--- START ---

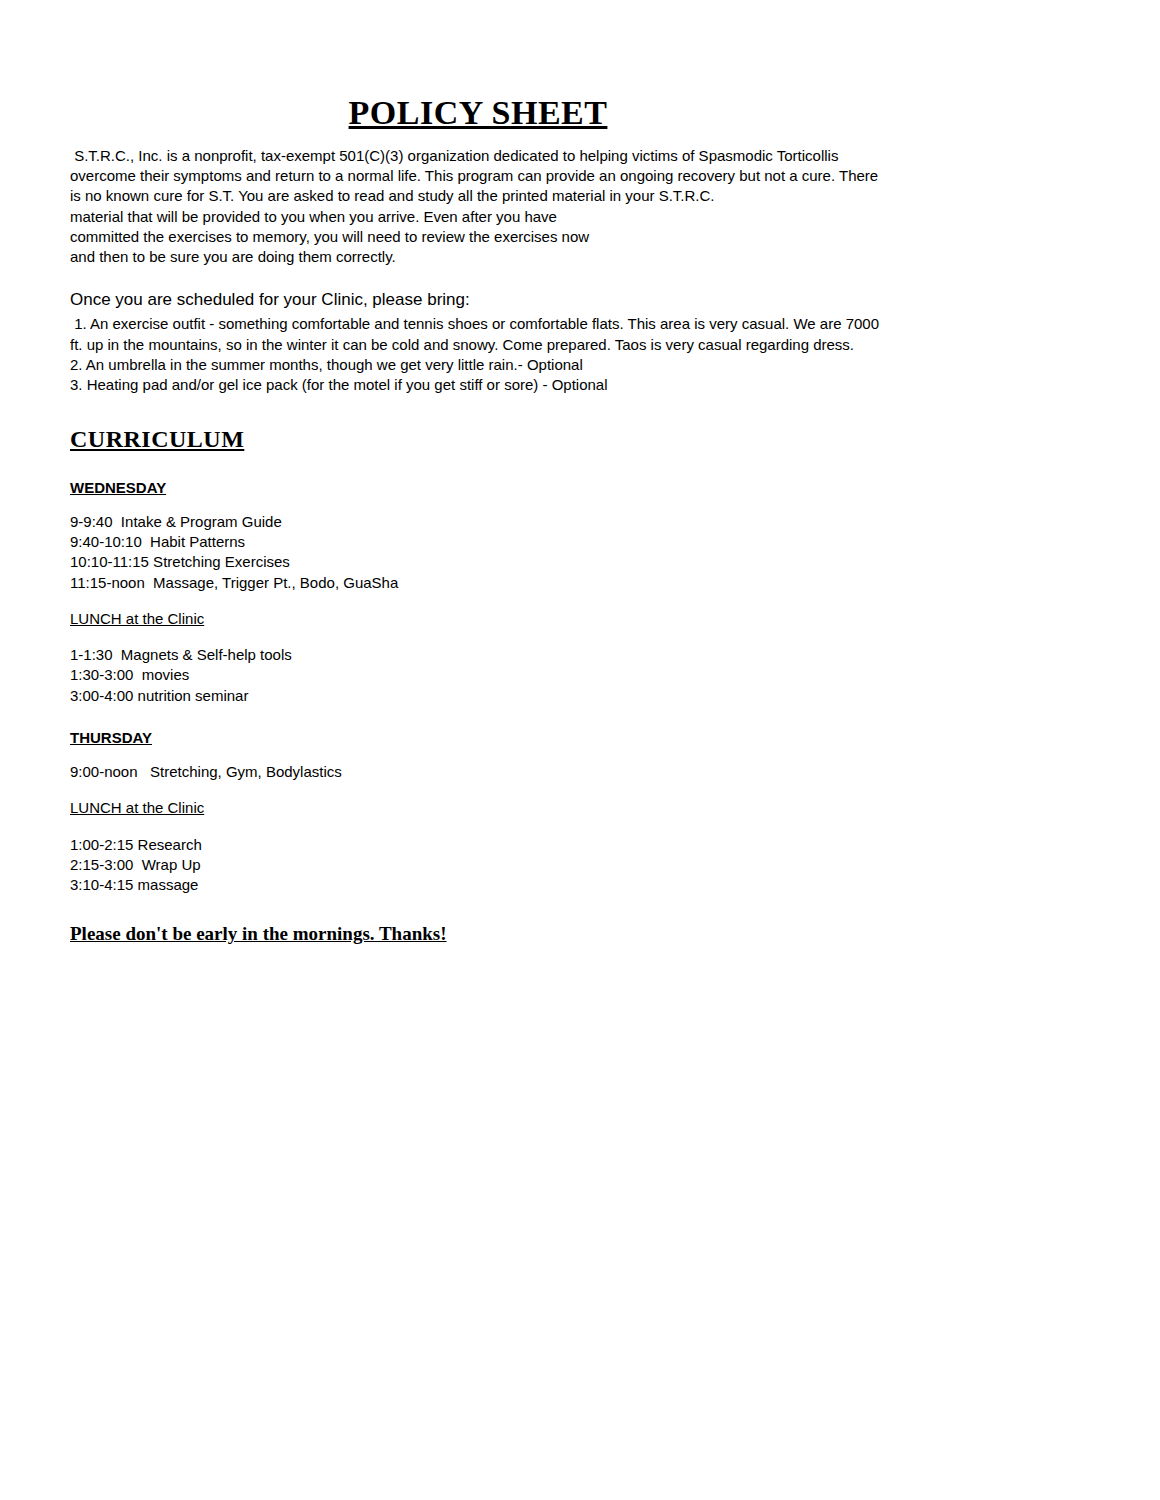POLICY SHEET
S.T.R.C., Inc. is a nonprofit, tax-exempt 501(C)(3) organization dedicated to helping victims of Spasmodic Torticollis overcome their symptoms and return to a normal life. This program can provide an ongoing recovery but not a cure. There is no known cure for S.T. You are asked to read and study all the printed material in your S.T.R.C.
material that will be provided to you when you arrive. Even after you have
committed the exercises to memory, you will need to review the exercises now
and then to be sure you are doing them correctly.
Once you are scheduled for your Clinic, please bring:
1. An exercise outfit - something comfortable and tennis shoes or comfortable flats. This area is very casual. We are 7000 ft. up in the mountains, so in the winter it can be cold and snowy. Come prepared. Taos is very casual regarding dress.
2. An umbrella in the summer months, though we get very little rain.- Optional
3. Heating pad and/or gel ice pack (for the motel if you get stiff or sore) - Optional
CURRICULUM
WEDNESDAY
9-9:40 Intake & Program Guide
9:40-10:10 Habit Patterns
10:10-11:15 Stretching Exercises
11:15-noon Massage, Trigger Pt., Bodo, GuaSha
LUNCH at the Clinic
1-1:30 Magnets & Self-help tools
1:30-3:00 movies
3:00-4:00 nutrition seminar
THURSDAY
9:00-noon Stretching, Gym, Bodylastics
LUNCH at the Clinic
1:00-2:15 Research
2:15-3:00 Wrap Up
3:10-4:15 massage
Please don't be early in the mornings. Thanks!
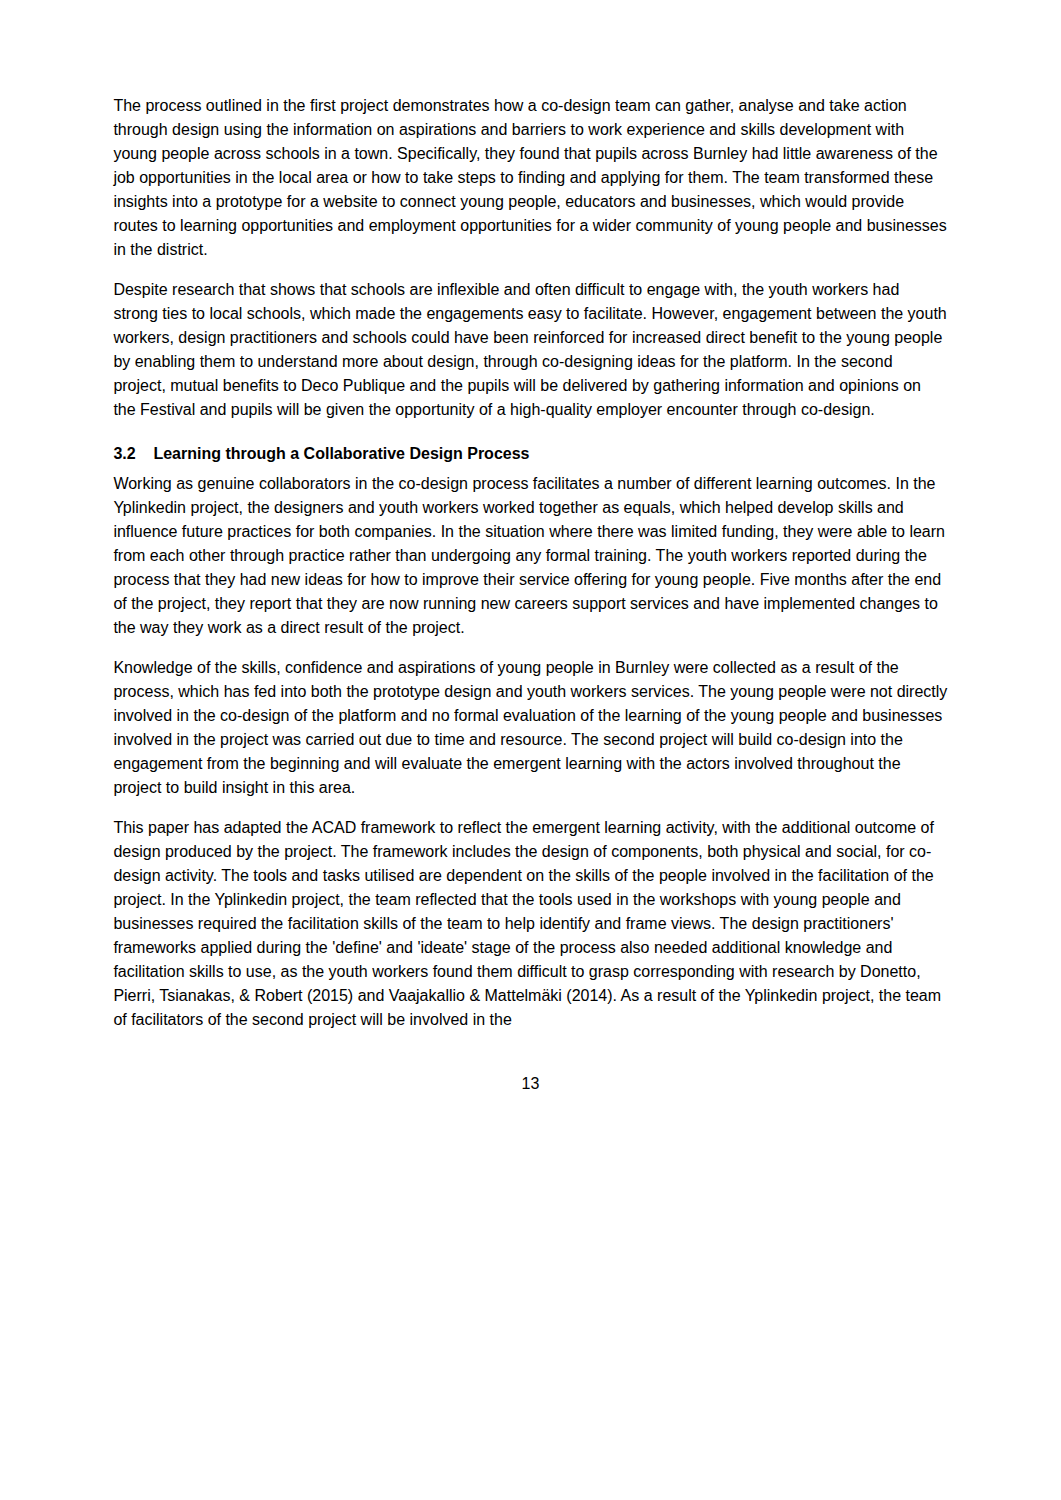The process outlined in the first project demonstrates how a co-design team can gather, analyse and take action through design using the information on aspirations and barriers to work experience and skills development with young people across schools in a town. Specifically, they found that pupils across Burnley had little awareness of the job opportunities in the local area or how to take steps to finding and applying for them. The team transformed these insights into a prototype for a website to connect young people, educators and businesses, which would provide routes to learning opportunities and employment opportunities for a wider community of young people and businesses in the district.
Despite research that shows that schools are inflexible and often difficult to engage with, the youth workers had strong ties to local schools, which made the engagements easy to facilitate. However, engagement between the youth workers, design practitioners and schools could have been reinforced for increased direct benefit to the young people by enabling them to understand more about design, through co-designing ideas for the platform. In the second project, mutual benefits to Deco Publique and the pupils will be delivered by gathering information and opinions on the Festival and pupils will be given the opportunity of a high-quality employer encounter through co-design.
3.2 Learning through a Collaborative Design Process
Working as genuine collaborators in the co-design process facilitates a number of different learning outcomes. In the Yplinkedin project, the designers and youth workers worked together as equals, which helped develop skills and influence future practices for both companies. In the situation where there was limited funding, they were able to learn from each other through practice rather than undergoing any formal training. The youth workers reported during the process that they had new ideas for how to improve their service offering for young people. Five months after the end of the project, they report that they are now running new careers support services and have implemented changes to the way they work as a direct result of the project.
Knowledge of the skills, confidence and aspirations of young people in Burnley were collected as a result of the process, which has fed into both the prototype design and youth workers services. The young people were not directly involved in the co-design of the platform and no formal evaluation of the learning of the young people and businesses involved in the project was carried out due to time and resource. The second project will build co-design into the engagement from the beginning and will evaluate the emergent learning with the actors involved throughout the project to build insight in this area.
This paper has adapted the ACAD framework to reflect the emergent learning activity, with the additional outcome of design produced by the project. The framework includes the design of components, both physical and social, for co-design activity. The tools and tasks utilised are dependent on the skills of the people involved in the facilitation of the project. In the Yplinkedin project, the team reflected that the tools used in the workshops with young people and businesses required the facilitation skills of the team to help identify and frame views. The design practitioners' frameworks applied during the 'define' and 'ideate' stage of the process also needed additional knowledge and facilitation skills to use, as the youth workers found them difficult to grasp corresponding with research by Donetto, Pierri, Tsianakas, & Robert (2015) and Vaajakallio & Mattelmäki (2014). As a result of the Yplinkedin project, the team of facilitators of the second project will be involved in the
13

--- END ---

# [TASK ITEM]
I would like the exact lines from the data above, starting with the one that holds "Please don't be" and going on through the one that holds "Working as genuine", without the pictures.

# [FINISHED TASK]
Please don't be early in the mornings. Thanks!
The process outlined in the first project demonstrates how a co-design team can gather, analyse and take action through design using the information on aspirations and barriers to work experience and skills development with young people across schools in a town. Specifically, they found that pupils across Burnley had little awareness of the job opportunities in the local area or how to take steps to finding and applying for them. The team transformed these insights into a prototype for a website to connect young people, educators and businesses, which would provide routes to learning opportunities and employment opportunities for a wider community of young people and businesses in the district.
Despite research that shows that schools are inflexible and often difficult to engage with, the youth workers had strong ties to local schools, which made the engagements easy to facilitate. However, engagement between the youth workers, design practitioners and schools could have been reinforced for increased direct benefit to the young people by enabling them to understand more about design, through co-designing ideas for the platform. In the second project, mutual benefits to Deco Publique and the pupils will be delivered by gathering information and opinions on the Festival and pupils will be given the opportunity of a high-quality employer encounter through co-design.
3.2 Learning through a Collaborative Design Process
Working as genuine collaborators in the co-design process facilitates a number of different learning outcomes. In the Yplinkedin project, the designers and youth workers worked together as equals, which helped develop skills and influence future practices for both companies. In the situation where there was limited funding, they were able to learn from each other through practice rather than undergoing any formal training. The youth workers reported during the process that they had new ideas for how to improve their service offering for young people. Five months after the end of the project, they report that they are now running new careers support services and have implemented changes to the way they work as a direct result of the project.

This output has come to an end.